O futebol foi a primeira paixão que dividi com o meu irmão, quando eu tinha quatro anos e ele, seis. Vivemos em uma família apaixonada por esportes, dos menos conhecidos aos mais populares. Mas foi João o responsável pelo primeiro contato que tive com a bola e os primeiros ensinamentos, antes mesmo de compartilharmos o mesmo time na escola (e na vida, com o Sport Club do Recife).
A gente trocou chuteiras e camisas. Nós não tínhamos tanto em comum, mas eu queria copiar tudo aquilo que você fazia, em qualquer esporte que você estivesse. Era pura admiração, João.


Em casa a gente fazia bagunça. Jogávamos futebol no terraço todos os dias depois do jantar, até que, em uma das nossas partidas mais acirradas, acertamos o jogo de copos de cristal de vovó. O nosso estádio caseiro foi interditado eternamente.
Mas isso não bastou, porque nós já dividíamos o time – inteiramente masculino – no colégio. Lembra do professor Tiago? A gente adorava ele, acho que foi o primeiro treinador que tivemos (ou será que foi Bruno?). Lembro que todos os gols que fiz eu dediquei a mainha, que nos assistia da arquibancada, vibrante e com lágrimas nos olhos, quase sempre. Era uma das poucas mães que acompanhavam a rotina dos filhos no futebol, principalmente quando eram dois, entre eles, uma menina.

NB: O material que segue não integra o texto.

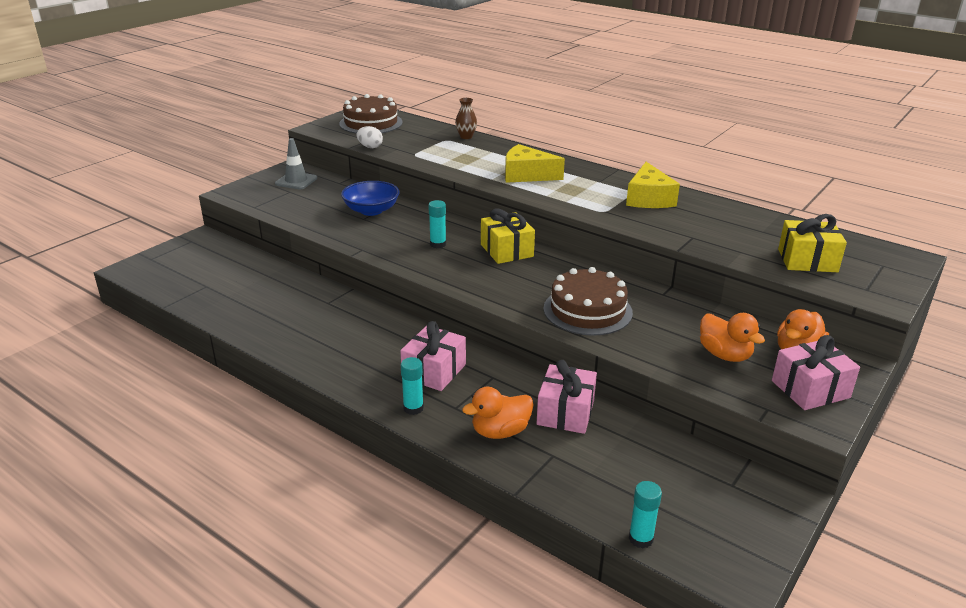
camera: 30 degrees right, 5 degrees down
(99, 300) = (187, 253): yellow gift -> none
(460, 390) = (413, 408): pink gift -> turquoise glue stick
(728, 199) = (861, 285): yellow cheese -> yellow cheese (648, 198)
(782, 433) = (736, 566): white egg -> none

A idade foi passando e eu não pude mais participar do mesmo time que você. Já não era mais seguro, aos 12 anos, dividir a quadra com os meninos.
Não foi o fim da nossa dupla, já que até hoje jogamos juntos nos encontros da família. Mas eu precisei encontrar um novo espaço para ocupar.
Mainha me levou até o Sport para tentar uma vaga naquela peneira – bem rasa, por sinal. Éramos tantas e as vagas eram quase inexistentes. Sonhávamos em nos tornar jogadoras profissionais, mas os espaços para meninas jogarem futebol no Recife eram escassos, como ainda hoje são. Tive que esperar.
Aos 13, parada depois de um ano sem disputar campeonatos escolares e nem mesmo participar de treinos, veio a esperança: um time só de meninas, no colégio. Foi melhor que um sonho.
Lembro do quanto eu me esforçava para estar lá na quadra do Salesiano durante a tarde, duas vezes por semana. Era um time incrível. Dudinha, Juliana, Katherin, Kallyne, Raphaella e tantas outras que dividiram a quadra Dom Bosco sob a batuta do nosso treinador e amigo Gileno Siqueira.
E assim fomos disputar o tão amado Nordestão Salesiano, no qual conquistamos o segundo lugar. Voltamos com a medalha de prata e com um novo desafio: formar uma nova equipe, já que a maioria do grupo estava concluindo o Ensino Médio.
Assim fizemos. Eu permaneci na equipe com Katherin, que me ajudou a chamar outras amigas, como Maria, Flávia, Thamara e sua irmã, Rayane. Disputamos novamente o Nordestão Salesiano e, naquele ano, eu fui escolhida para ser a capitã do time. Foi linda a nossa dedicação. Voltamos para casa, mais uma vez, com a medalha de prata.


Aquele foi o último campeonato que disputei, já que o time feminino se desfez. Passei anos distante da modalidade, mas eu continuava inspirada, assistindo todos aqueles jogos com Marta, Formiga e Cristiane. Acompanhava a conterrânea Bárbara e sua atuação na seleção. O esporte nunca me abandonou, mesmo eu o tendo perdido de vista.
O destino e o futebol não se cruzam por acaso e eu precisava reencontrar esse caminho. Da mesma forma que “escolhi” cursar Jornalismo – por uma sugestão de mainha –, a minha última participação na universidade não poderia ser finalizada sem falar sobre um dos capítulos mais importantes da minha vida. E é por isso que eu concluo este texto deixando uma frase que a minha mãe, Ana Lúcia, me falou quando eu ainda escolhia o tema deste trabalho: “Você deve uma matéria ao futebol feminino e esse é o seu legado para a categoria”. Aqui, fora das quadras e dos textos, eu sigo torcendo nos estádios. Obrigada, família. Obrigada, futebol. Vocês me trouxeram até aqui!